The United Arab Emirates and Israel normalized ties in September, paving the way for a raft of deals ranging from tourism and aviation to financial services. “We’re going sign more agreements in July… in Israel. So it’s going to expand,” he told journalists. “The vision is (that) it moves from governments to business to people.”
Lapid was speaking as he opened an Israeli consulate in the commercial hub of Dubai, a day after opening the country’s first Gulf embassy in UAE capital Abu Dhabi. “What we are opening here today isn’t only a consulate. It’s a center of cooperation. A place that symbolizes our ability to think together, to develop together, to change the world together,” he said.

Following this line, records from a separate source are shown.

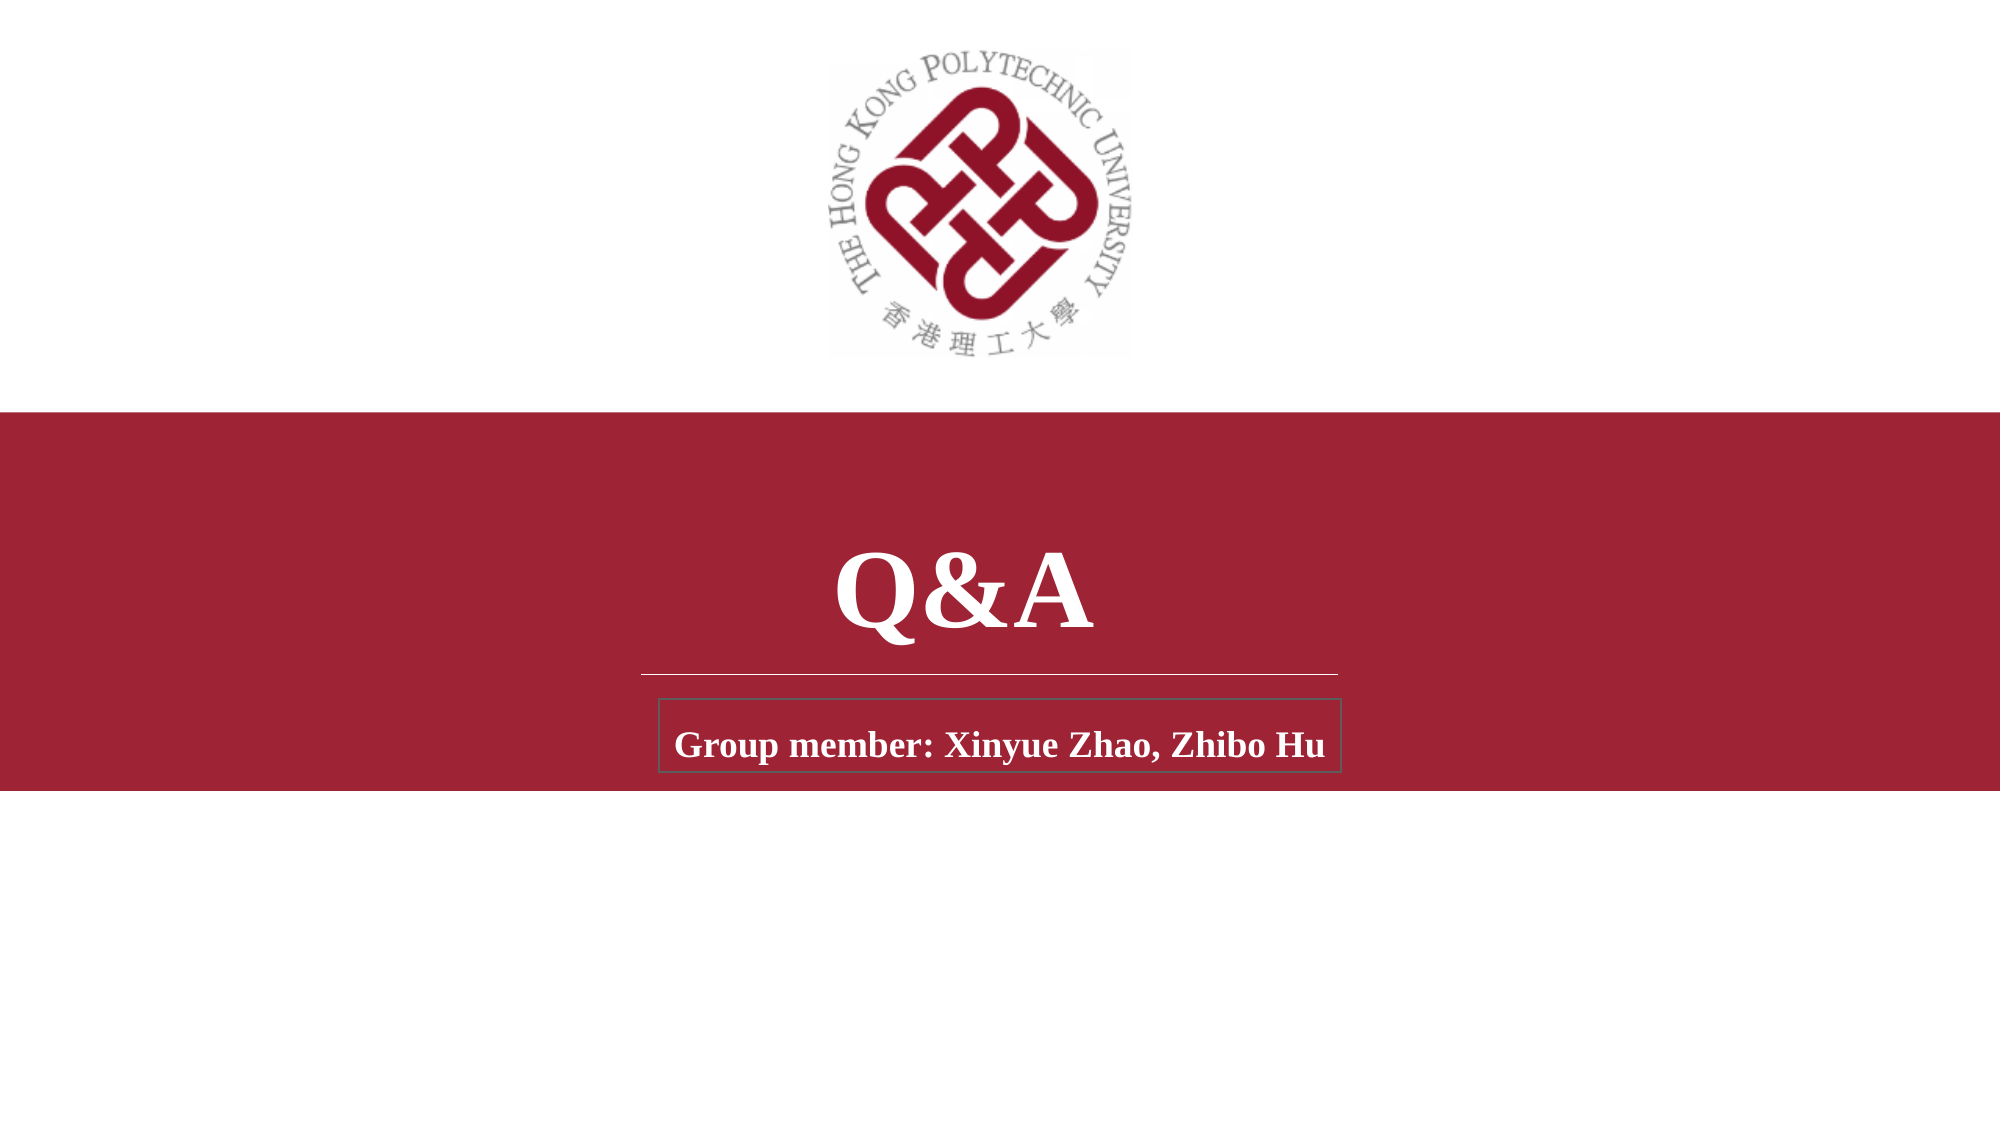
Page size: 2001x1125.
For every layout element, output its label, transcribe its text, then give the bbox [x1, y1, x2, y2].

text_box Group member: Xinyue Zhao, Zhibo Hu [659, 698, 1341, 773]
text_box Q&A [28, 467, 1933, 658]
text_box [0, 412, 2000, 791]
picture [827, 48, 1133, 358]
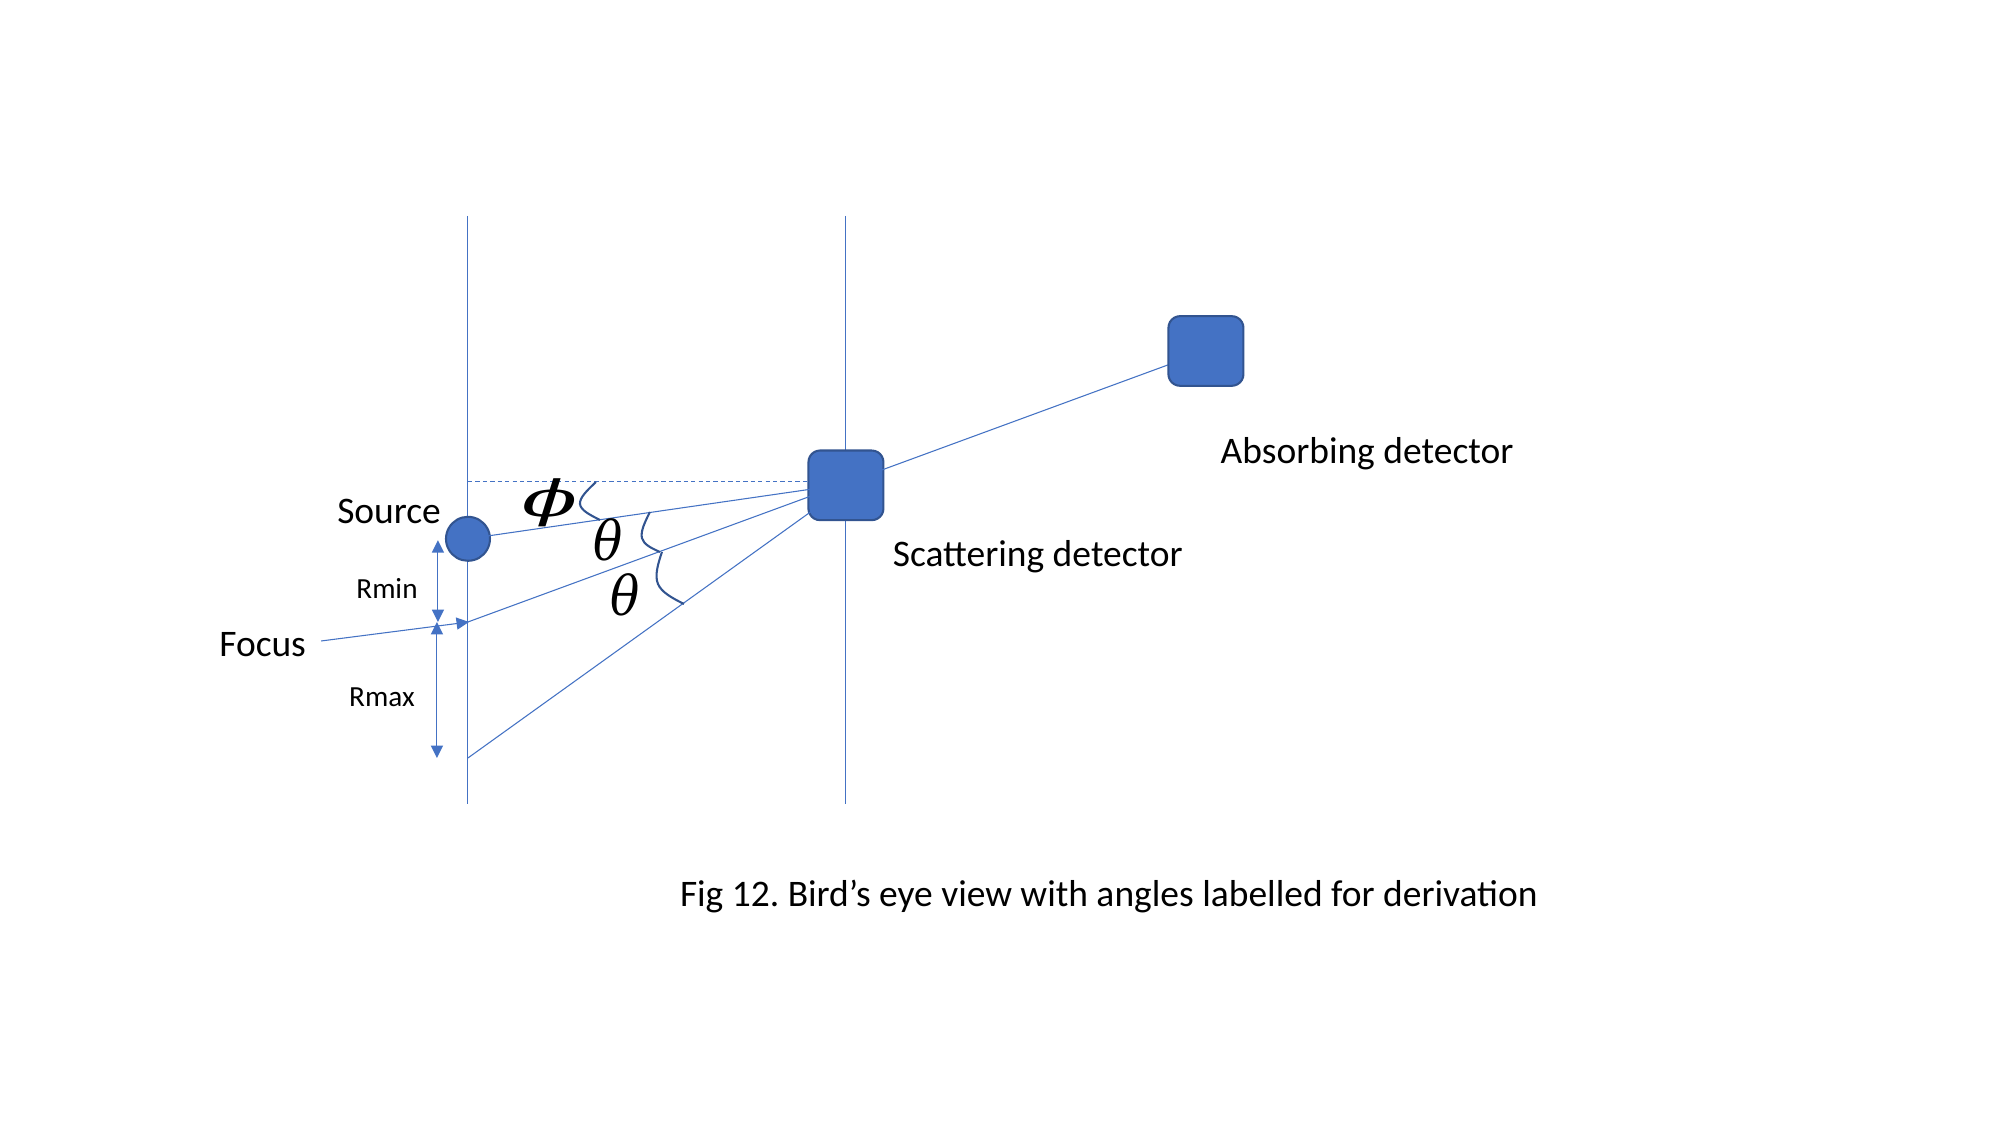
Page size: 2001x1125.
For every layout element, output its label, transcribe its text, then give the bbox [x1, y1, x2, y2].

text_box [467, 350, 1206, 623]
text_box Focus [204, 611, 322, 671]
text_box [1167, 315, 1245, 387]
text_box [444, 515, 467, 562]
text_box Absorbing detector [1206, 418, 1529, 479]
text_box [321, 621, 469, 642]
text_box Rmax [334, 670, 430, 721]
text_box Fig 12. Bird’s eye view with angles labelled for derivation [665, 861, 1554, 922]
text_box Rmin [341, 561, 433, 612]
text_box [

On Wednesday, he also visited the gigantic Expo 2020 Dubai, at which Israel will participate along with more than 190 countries. The six-month global expo, which Dubai hopes will attract visitors and boost the economy, is set to launch in October after a one-year delay due to the coronavirus pandemic.
“The Israeli pavilion will serve as a platform to establish bilateral cooperation in business, industry, investments, culture and academia,” said Israel’s pointman for the expo, Elazar Cohen, in a statement. – ‘Economic and commercial cooperation’ –
Lapid also met with his Emirati counterpart, Sheikh Abdullah bin Zayed Al-Nahyan, on Tuesday, signing an agreement “for economic and commercial cooperation” according to a UAE foreign ministry statement.
From oil to tourism to cutting-edge technologies, the two countries hope to benefit from an economic dividend following the normalization agreement. Fleur Hassan-Nahoum, co-founder of the UAE-Israel Business Council, voiced hopes earlier this month that trade between the two countries would exceed the billion-dollar mark in the coming year.
Israeli ministers have previously visited the UAE, but newly appointed Lapid became the most senior Israeli to make the trip, and the first on an official mission. Lapid’s visit comes amid escalating tensions between Israel and the Palestinians, peaking last month in an 11-day exchange of rocket fire.
That came just months after Israel struck accords with the UAE and then also with Bahrain, Morocco and Sudan, sparking outrage among Palestinians. The deals break with decades of Arab League policy making and Israeli-Palestinian peace deal a prerequisite for Arab relations with Israel.